You can measure the broadness of the comedy as proportionate to the huge prosthetic nose that Sandler wears at the start. Somehow, his bride-to-be fails to spot it as he peers around a door on the morning of the wedding and overhears her mocking him. After breaking it off (the wedding and the nose), Danny discovers that the wedding ring has another use, as a chick magnet. Unfortunately for Danny, it has the opposite effect on his latest crush Palmer (Decker) who refuses to date a married man. Rather than confess his pick-up technique, he announces his divorce and asks long-suffering assistant Katherine (Aniston) to pose as the ball and chain.

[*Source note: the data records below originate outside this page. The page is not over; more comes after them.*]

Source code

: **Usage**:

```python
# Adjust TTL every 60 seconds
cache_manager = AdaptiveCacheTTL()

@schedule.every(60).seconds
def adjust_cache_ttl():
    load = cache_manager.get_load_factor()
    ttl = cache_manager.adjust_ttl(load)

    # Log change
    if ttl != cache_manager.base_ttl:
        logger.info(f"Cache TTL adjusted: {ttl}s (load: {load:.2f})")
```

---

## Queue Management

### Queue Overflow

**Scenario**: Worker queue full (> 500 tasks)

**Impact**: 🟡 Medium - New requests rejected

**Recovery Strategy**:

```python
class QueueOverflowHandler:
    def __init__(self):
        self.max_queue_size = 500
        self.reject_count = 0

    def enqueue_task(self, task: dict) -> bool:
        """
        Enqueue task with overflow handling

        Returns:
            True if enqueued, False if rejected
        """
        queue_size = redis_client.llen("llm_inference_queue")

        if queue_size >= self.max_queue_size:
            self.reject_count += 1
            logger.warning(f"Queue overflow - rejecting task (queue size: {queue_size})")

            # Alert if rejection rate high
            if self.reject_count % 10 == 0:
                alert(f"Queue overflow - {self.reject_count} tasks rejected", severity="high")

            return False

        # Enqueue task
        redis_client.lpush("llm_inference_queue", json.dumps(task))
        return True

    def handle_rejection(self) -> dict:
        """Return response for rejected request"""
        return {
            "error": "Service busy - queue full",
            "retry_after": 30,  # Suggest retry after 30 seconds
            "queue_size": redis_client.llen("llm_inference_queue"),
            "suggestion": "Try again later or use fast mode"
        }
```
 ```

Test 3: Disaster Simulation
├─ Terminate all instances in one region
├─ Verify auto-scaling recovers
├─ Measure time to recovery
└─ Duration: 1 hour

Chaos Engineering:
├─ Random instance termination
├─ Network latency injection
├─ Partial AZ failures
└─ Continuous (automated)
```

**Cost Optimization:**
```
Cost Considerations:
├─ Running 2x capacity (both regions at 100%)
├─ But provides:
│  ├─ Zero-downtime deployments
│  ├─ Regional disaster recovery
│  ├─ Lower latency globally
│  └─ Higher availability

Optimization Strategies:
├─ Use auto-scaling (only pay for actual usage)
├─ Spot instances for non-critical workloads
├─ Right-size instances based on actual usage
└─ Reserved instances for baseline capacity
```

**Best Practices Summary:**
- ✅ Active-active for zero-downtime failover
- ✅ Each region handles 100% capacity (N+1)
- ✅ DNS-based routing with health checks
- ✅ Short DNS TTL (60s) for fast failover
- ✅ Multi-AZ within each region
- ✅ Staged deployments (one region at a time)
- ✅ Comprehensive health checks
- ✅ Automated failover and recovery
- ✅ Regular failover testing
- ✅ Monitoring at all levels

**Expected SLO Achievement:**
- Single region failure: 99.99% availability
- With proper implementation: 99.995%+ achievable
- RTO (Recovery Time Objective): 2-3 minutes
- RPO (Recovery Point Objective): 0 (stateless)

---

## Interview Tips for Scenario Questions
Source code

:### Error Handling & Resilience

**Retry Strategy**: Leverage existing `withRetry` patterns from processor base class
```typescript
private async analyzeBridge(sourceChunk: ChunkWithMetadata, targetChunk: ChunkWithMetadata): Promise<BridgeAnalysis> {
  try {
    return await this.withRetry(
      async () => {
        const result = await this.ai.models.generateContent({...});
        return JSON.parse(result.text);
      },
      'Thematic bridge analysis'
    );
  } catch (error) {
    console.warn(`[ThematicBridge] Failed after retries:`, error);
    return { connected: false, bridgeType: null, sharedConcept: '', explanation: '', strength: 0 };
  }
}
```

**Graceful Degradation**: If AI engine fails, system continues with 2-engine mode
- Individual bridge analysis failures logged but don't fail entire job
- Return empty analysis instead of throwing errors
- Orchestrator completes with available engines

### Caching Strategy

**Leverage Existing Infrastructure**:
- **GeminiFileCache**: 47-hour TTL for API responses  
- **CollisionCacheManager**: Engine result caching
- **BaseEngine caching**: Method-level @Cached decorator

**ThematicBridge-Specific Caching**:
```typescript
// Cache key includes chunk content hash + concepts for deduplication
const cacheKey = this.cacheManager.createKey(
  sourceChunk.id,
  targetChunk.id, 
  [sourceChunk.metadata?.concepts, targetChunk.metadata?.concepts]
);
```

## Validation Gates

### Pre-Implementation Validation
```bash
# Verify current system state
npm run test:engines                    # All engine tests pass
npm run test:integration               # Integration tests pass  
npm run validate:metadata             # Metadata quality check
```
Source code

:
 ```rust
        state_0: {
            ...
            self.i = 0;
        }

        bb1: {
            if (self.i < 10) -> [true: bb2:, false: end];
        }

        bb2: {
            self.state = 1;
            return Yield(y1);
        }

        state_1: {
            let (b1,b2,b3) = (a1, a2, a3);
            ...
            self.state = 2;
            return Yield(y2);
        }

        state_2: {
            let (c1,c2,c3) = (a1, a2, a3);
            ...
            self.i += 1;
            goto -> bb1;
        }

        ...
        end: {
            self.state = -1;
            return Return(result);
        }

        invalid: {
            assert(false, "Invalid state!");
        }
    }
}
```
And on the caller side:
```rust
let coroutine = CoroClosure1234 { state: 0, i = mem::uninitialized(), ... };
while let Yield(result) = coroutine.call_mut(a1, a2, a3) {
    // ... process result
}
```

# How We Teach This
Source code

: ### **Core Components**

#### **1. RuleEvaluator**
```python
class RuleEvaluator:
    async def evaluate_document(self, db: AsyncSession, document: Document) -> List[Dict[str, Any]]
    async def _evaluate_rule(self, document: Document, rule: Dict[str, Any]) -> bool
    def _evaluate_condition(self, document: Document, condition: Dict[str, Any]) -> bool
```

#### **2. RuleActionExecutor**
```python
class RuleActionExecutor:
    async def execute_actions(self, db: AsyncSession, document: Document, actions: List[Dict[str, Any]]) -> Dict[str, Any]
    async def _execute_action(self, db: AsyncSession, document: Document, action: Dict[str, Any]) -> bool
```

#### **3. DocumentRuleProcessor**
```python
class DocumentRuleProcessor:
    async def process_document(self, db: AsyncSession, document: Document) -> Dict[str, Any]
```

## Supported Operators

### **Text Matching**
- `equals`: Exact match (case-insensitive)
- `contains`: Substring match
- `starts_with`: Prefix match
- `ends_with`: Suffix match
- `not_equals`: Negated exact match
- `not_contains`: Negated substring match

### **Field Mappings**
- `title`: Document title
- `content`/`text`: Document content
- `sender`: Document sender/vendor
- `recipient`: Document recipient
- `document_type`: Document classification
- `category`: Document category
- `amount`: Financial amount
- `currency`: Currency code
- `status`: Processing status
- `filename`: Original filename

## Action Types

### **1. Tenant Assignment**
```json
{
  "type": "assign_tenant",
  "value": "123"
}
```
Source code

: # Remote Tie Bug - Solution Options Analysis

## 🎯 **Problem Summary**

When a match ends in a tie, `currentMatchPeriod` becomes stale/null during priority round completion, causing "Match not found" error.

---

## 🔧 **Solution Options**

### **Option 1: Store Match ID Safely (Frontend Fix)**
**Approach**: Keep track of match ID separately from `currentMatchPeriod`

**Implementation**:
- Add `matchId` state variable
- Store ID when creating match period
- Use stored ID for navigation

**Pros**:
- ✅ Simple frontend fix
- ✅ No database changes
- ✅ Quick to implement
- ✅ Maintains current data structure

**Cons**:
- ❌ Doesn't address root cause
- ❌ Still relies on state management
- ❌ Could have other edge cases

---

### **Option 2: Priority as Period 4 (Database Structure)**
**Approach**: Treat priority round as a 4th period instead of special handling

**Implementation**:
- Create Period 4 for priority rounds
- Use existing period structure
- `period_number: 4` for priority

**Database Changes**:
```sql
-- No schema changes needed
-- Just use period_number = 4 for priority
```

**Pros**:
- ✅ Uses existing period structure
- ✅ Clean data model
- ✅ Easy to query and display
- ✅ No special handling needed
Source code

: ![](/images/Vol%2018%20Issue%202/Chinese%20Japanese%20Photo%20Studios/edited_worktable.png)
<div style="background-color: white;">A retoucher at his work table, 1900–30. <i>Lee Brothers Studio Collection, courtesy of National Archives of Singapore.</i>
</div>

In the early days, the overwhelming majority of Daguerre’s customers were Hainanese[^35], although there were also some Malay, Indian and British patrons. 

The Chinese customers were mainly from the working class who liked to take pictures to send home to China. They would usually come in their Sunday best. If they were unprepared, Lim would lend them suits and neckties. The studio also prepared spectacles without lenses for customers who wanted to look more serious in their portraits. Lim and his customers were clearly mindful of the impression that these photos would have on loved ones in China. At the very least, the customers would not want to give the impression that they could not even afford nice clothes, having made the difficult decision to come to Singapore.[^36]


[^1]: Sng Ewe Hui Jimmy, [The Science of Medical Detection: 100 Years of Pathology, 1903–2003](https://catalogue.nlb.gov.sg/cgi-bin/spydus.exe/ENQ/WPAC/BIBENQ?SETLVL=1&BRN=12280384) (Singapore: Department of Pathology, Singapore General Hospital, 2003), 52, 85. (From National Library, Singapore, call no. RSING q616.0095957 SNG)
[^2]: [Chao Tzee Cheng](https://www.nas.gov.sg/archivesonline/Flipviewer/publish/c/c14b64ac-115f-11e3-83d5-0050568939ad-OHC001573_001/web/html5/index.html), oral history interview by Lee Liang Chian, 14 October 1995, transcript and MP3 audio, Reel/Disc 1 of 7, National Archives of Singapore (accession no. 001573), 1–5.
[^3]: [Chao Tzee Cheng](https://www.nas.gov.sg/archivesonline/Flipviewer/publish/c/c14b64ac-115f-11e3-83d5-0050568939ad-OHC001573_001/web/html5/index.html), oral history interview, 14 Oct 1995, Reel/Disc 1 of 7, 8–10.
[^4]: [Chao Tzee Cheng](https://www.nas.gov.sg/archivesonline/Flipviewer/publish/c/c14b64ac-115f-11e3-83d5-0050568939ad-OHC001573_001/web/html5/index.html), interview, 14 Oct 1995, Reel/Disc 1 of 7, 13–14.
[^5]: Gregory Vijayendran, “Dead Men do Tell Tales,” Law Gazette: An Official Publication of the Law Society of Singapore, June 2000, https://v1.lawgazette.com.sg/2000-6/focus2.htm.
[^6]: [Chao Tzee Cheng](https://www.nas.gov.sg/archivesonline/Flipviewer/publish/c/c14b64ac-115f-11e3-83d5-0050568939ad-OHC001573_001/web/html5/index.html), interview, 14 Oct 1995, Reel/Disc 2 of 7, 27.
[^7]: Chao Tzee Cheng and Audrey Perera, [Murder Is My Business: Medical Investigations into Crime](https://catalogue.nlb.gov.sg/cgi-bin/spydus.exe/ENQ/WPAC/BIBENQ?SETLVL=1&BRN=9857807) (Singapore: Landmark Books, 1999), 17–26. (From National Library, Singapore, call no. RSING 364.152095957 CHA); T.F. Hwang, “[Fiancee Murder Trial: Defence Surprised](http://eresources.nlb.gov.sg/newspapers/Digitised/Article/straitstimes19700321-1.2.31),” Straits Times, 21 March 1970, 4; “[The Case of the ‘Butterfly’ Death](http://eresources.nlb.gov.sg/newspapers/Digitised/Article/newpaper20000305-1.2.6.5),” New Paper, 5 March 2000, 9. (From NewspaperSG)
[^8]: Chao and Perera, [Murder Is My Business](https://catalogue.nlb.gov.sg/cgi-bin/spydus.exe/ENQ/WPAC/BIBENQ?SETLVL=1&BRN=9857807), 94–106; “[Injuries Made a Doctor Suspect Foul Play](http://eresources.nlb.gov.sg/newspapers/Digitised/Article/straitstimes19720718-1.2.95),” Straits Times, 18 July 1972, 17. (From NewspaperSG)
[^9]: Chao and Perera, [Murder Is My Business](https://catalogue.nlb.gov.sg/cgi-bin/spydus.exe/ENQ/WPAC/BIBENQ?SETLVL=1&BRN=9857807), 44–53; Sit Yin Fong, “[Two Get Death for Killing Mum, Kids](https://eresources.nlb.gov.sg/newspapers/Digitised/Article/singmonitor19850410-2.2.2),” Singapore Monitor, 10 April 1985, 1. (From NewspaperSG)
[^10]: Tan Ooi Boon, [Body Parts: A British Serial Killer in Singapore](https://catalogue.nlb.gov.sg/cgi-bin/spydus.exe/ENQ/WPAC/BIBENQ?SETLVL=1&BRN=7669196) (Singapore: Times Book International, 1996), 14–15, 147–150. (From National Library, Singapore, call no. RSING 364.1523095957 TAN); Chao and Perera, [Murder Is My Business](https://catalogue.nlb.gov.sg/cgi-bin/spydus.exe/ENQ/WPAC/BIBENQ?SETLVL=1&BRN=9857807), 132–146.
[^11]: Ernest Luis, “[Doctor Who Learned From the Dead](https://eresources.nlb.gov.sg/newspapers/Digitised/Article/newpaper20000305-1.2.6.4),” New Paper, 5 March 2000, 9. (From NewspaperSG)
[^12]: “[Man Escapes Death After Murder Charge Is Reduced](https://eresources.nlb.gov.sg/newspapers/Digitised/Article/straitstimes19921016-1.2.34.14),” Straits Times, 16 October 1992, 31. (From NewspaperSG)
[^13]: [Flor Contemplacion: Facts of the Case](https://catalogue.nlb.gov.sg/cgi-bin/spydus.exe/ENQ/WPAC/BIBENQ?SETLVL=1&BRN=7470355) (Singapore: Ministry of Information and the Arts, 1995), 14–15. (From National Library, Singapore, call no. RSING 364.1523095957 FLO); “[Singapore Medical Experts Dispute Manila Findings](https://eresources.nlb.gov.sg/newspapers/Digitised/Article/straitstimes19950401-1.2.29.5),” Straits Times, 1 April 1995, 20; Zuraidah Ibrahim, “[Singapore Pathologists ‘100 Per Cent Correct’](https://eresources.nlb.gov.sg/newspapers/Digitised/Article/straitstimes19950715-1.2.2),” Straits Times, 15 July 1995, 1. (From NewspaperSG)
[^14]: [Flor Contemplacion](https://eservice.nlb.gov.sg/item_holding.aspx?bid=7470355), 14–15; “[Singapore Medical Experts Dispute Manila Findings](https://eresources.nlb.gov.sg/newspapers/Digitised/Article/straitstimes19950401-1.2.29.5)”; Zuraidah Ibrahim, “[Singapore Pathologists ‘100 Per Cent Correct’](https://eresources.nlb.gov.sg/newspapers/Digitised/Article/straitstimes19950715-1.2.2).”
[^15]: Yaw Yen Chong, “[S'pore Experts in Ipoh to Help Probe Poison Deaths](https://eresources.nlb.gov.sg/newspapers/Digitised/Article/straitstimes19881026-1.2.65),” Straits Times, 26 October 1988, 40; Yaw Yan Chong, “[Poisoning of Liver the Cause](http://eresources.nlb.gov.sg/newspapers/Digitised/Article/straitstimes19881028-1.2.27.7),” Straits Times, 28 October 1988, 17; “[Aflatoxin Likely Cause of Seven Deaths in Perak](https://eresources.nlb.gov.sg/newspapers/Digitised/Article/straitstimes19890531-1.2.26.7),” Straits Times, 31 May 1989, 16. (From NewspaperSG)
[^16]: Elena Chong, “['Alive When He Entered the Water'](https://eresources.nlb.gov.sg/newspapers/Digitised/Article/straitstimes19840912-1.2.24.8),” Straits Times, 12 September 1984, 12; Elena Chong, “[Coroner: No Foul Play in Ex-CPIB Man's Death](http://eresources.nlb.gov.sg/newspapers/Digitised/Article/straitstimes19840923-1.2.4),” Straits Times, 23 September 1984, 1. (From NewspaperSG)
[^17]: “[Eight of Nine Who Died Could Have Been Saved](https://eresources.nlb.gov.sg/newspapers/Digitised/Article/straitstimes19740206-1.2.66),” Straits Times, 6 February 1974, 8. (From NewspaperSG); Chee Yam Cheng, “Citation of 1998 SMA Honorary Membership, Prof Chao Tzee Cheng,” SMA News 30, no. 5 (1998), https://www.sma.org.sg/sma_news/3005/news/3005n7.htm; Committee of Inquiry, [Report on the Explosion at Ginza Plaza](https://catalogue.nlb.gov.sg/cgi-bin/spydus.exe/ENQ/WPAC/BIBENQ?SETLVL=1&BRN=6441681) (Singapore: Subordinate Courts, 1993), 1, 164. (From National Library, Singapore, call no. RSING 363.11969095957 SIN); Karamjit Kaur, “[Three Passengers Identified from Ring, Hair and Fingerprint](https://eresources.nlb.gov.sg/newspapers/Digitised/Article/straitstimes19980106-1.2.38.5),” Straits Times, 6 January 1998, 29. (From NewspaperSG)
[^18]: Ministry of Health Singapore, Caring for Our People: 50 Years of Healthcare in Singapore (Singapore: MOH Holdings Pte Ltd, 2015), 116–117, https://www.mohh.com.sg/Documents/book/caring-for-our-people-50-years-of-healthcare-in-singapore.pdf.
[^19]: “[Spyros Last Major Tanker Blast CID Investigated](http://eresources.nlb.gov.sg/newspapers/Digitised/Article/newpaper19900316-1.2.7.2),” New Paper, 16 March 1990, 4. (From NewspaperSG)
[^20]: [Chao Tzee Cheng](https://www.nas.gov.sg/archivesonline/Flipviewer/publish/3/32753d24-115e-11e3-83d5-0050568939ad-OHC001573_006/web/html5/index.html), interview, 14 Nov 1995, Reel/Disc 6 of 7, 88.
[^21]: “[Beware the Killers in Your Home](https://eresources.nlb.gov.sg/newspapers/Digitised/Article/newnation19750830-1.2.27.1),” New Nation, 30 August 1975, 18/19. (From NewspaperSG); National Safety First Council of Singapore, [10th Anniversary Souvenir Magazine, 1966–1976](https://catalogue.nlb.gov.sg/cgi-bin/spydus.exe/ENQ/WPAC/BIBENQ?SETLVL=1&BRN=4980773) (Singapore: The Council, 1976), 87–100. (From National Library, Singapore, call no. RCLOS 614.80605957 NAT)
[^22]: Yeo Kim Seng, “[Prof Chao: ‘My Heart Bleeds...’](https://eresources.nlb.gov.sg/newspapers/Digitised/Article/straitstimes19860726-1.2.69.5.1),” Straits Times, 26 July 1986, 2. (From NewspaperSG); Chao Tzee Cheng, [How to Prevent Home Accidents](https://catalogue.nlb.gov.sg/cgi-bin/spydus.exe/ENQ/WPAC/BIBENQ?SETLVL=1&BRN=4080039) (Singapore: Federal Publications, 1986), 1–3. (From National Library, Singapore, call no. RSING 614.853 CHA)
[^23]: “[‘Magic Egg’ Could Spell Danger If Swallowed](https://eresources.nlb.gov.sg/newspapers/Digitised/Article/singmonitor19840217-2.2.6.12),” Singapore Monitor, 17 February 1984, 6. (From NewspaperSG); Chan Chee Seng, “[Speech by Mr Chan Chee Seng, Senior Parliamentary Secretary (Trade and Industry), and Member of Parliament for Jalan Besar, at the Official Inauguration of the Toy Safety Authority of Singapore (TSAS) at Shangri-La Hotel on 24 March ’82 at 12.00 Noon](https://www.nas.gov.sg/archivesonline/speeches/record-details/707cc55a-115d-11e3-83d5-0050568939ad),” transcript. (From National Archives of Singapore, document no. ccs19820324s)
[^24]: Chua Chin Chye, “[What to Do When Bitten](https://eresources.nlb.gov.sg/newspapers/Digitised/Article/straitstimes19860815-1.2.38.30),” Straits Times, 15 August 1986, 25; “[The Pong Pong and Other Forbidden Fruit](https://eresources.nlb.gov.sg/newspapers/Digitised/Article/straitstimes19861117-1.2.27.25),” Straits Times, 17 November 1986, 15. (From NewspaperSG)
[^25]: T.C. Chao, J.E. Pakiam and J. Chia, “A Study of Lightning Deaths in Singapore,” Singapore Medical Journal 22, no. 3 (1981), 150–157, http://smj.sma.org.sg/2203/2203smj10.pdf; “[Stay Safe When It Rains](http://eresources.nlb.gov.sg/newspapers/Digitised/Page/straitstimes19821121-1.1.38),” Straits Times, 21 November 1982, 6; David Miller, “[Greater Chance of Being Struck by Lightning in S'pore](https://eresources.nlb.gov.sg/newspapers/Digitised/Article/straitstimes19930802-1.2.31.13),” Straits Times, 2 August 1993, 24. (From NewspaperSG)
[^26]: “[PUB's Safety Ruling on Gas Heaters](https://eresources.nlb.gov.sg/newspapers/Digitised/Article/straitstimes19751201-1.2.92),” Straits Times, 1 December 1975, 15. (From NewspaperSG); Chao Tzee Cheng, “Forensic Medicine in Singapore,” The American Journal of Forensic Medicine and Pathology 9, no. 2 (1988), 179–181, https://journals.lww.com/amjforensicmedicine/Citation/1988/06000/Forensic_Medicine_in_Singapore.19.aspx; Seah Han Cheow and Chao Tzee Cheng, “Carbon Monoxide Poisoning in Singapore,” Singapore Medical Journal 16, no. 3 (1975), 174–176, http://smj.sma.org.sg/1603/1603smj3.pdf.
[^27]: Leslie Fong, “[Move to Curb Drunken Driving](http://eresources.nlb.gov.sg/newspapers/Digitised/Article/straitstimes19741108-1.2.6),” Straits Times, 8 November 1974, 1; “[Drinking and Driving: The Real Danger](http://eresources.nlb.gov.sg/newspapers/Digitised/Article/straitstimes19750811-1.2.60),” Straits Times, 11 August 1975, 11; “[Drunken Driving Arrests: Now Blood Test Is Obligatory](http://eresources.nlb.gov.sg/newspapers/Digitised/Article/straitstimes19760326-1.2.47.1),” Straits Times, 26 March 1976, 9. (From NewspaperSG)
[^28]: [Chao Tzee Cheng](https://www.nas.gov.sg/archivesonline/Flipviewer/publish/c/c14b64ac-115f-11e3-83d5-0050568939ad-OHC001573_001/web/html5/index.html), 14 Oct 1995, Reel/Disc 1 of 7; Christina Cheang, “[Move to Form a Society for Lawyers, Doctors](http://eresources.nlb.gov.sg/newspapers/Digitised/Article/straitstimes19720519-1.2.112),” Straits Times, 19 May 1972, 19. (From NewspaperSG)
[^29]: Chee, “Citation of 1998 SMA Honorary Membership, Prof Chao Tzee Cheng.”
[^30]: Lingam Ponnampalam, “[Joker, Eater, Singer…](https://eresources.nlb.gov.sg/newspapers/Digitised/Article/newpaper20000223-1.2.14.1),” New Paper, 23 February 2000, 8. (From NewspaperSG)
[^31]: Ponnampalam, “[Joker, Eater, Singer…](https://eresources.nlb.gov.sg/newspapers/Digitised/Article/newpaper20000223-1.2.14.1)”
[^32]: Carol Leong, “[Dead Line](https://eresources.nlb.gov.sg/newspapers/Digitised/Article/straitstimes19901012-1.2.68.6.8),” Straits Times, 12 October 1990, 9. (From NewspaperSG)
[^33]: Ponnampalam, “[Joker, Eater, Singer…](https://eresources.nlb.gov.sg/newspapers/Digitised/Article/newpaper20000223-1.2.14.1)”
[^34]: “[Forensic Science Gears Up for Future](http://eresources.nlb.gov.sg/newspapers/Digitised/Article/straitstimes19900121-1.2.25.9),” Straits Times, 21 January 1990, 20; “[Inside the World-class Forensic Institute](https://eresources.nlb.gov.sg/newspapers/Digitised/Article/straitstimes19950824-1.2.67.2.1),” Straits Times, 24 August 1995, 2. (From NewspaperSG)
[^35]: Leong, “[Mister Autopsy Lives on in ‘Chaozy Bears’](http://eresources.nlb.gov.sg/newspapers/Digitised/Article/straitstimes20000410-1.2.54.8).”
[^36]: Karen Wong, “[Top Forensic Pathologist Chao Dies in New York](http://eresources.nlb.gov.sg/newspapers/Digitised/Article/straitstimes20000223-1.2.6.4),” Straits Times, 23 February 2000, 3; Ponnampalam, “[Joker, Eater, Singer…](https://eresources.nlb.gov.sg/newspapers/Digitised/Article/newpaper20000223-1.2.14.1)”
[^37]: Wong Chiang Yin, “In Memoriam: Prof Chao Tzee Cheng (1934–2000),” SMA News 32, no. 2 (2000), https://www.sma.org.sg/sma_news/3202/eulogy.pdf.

It is a ludicrous series of events that eventually has Danny, Palmer, Katherine and her kids (now, ostensibly Danny's own children) flying off to Hawaii for a group bonding session. Sandler's comedy crony Nick Swardson also blags himself a ticket posing as Katherine's geeky Swedish lover Dolph Lundgren (nobody mention Rocky...) and convinces Palmer that he's a sheep farmer, setting up an episode where he must give mouth-to-mouth to said animal. Alas the gag, like the patient, is woolly and lifeless. Apparently, Sandler is happy to let Swardson do most of the grunt work, though he does get his own cheap laughs by abusing Katherine's children.
Of course Sandler gets away with knocking around the kids because, being so childlike himself, it seems like fair play. Admittedly, he has a genuine rapport with children (in this case Bailee Madison and Griffin Gluck), which easily outshines his chemistry with Aniston. Scenes where they negotiate the terms of the agreement to pose as his offspring and later, posing for family photos, are the funniest of the film. Aniston comes across more as a mother than a potential lover, frowning at Sandler's exploits whilst gently showing him the error of his ways. It's refreshing to see her play a character with minimal neuroses, but she's given few chances to be funny.
Meanwhile, Nicole Kidman is given licence to go completely OTT as Katherine's smarmy college pal Devlin. She happens to be staying at the same resort with her high-flying husband (Dave Matthews), tempting Katherine to spin her own yarn of wedded bliss. With so many lies to keep track of, the comedic possibilities should be endless, but instead there are more pratfalls and pooh jokes. A Hawaiian dance-off between Kidman and Aniston should break the monotony, but instead becomes a showcase for more bodily dysfunction. By this stage, director Dennis Dugan has lost the rhythm as well, dragging the story out with unremarkable twists. You may root for Sandler and Aniston to just 'go with it', but only so you can be done with it.